BTBD14B Il plasmide di attivazione CRISPR (m) fornisce un approccio mirato e non distruttivo per sovraregolare l'espressione endogena di Nacc1 senza alterare la sequenza di DNA sottostante.
BTBD14B Il plasmide di attivazione CRISPR (m) è un sistema SAM (mediatore di attivazione sinergico) a tre plasmidi progettato per la sovraregolazione trascrizionale altamente efficiente e sito-specifica del locus Nacc1 nelle linee cellulari umane. Il sistema è costruito attorno a una Cas9 cataliticamente inattiva (dCas9) che porta due mutazioni inattivanti (D10A e N863A) che eliminano l'attività nucleasica preservando al contempo il legame con il DNA. Questa dCas9 è fusa con VP64, un potente attivatore trascrizionale, ed è coespressa con un gene di resistenza alla blasticidina per la selezione. Il secondo plasmide codifica la proteina di fusione MS2-p65-HSF1, un complesso attivatore secondario che agisce in sinergia con dCas9-VP64, insieme a un gene di resistenza all'igromicina. Il terzo plasmide codifica un sgRNA specifico per il bersaglio di 20 nt fuso a due aptameri di RNA MS2 che reclutano il complesso MS2-p65-HSF1 nel sito di attivazione, accompagnato da un gene di resistenza alla puromicina. I tre plasmidi vengono somministrati in un rapporto di massa 1:1:1 per un'espressione bilanciata di tutti i componenti del sistema.

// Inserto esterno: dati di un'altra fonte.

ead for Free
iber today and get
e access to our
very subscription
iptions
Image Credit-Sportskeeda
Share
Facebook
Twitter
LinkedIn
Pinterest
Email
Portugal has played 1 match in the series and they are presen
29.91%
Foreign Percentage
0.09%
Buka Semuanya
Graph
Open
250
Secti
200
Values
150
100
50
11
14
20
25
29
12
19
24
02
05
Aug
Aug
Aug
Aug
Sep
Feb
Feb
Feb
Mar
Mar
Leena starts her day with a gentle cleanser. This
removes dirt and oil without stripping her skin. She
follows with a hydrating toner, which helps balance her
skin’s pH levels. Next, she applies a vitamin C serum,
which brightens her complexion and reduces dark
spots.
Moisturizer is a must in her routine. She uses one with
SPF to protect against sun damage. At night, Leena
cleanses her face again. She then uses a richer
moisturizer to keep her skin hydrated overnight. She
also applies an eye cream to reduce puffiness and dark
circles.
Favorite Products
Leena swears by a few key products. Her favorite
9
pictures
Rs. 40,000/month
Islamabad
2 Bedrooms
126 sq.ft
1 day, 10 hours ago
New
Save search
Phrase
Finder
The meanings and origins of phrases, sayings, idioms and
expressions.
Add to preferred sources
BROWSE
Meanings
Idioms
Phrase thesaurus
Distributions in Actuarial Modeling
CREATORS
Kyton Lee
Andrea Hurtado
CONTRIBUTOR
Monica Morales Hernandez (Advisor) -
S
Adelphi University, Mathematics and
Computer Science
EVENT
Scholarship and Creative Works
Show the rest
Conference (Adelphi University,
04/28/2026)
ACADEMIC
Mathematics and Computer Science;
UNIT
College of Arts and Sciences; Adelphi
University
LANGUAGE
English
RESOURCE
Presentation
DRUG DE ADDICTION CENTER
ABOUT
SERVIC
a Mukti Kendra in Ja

Una volta assemblato nel locus bersaglio, il complesso SAM si lega a circa 200 bp a monte del sito di inizio della trascrizione Nacc1, dove VP64, p65 e HSF1 agiscono in modo concertato per reclutare il machinery trascrizionale e guidare la sovraregolazione dell'espressione endogena di BTBD14B. A differenza della Cas9 con attività nucleasica, dCas9 non introduce rotture a doppio filamento né modifica la sequenza genomica, preservando il locus Nacc1 nativo e consentendo lo studio delle risposte trascrizionali dipendenti da BTBD14B nel locus endogeno, rendendolo uno strumento prezioso per studi funzionali, l'identificazione di geni bersaglio e la modellizzazione del ripristino della via BTBD14B nelle cellule tumorali con espressione di Nacc1 silenziata o ridotta.
Solo per uso di ricerca. Non destinato a uso diagnostico o terapeutico.